The pictures below show some of the fruit Mrs. TT just harvested a few minutes ago from our backyard tree. 










You can't see the tree rings because they're hidden by all of the various other fruit that our Walnut trees produce. Here's some of the anatomy.











Actually these are her famous Walnut Cranberry cookies. She puts other stuff in there too. Normally she puts Pecans in there but this time she put Walnuts, which reminded me of the recent Walnut cookies thread. So I figured might as well contribute something - sure haven't been able to run the mill lately. :thumbdown:

Out of camera view is a glass of ice cold milk. I didn't ask her why she didn't think to bake some for herself. :w00t:









.


----------



## [email protected] (Jul 14, 2009)

Another thread turns to food.


----------



## Daren (Oct 14, 2006)

Yummy




.


----------



## mdntrdr (Dec 22, 2009)

....:laughing:


----------



## Rick C. (Dec 17, 2008)

And she still puts up with ya:laughing:


----------



## H. A. S. (Sep 23, 2010)

I could really get into that Anatomy class.:yes:


----------



## JCCLARK (Jan 30, 2007)

I'd have to taste them to know for sure.:yes:


----------



## hidn45 (Nov 16, 2010)

Thanks a lot - just finished my lunch, & now I'm hungry again.

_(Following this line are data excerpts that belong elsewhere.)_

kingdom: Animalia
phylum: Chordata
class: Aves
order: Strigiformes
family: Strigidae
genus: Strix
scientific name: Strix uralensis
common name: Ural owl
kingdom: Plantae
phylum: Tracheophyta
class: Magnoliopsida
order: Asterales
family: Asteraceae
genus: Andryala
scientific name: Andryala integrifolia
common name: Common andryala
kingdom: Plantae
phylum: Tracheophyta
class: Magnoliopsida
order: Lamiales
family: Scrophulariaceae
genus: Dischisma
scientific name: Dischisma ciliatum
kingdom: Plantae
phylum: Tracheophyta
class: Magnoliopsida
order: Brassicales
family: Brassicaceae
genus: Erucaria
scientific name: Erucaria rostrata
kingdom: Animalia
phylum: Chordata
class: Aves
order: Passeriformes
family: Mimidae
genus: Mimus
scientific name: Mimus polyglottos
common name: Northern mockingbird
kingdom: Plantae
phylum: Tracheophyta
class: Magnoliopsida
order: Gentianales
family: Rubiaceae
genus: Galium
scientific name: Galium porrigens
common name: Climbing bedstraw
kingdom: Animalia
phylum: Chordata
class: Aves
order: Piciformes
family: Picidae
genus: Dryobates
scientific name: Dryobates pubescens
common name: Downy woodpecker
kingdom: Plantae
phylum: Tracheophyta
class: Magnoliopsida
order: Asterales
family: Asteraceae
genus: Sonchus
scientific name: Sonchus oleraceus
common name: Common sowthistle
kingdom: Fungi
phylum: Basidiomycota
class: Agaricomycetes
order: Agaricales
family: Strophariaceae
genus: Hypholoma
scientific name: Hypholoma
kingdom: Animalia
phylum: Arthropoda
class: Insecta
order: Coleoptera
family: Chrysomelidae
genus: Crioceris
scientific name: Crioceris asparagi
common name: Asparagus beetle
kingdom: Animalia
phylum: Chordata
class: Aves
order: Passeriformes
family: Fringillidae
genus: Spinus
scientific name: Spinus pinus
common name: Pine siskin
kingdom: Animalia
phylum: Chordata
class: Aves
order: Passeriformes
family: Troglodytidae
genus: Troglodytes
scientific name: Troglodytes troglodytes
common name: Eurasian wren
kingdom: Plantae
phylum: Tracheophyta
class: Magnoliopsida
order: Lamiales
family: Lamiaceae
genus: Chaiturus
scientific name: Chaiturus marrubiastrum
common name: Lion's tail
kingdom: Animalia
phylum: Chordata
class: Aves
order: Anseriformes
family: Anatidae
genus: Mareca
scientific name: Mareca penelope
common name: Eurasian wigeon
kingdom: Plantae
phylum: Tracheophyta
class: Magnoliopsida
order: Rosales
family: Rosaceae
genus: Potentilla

That must be some saw you've got - such a smooth cut I can't see any saw marks at all :detective: .....



randy


----------



## Mizer (Mar 11, 2010)

I was controlling myself pretty good until you made the comment about the ice cold milk.


----------



## dinofirefighter (Jan 8, 2011)

Cookies are my weakness.


----------



## TexasTimbers (Oct 17, 2006)

dinofirefighter said:


> Cookies are my weakness.


Cookies are my spinach. :laughing:




.


----------



## Tennessee Tim (Dec 15, 2010)

Where do we place the orders????:blink::yes:

I thought I was doing good with my temptations on a SAWMILL forum.......BUT THANKS to Tex back to seeking cookie ....DOUGH!!!!!

Have a Blessed day,
Tim


----------



## junkhound (Nov 6, 2009)

Looks like I need to run up there and help you put a "finish" on that walnut. I'll give that whole pallet a shellaccing, :yes:
Junkhound


----------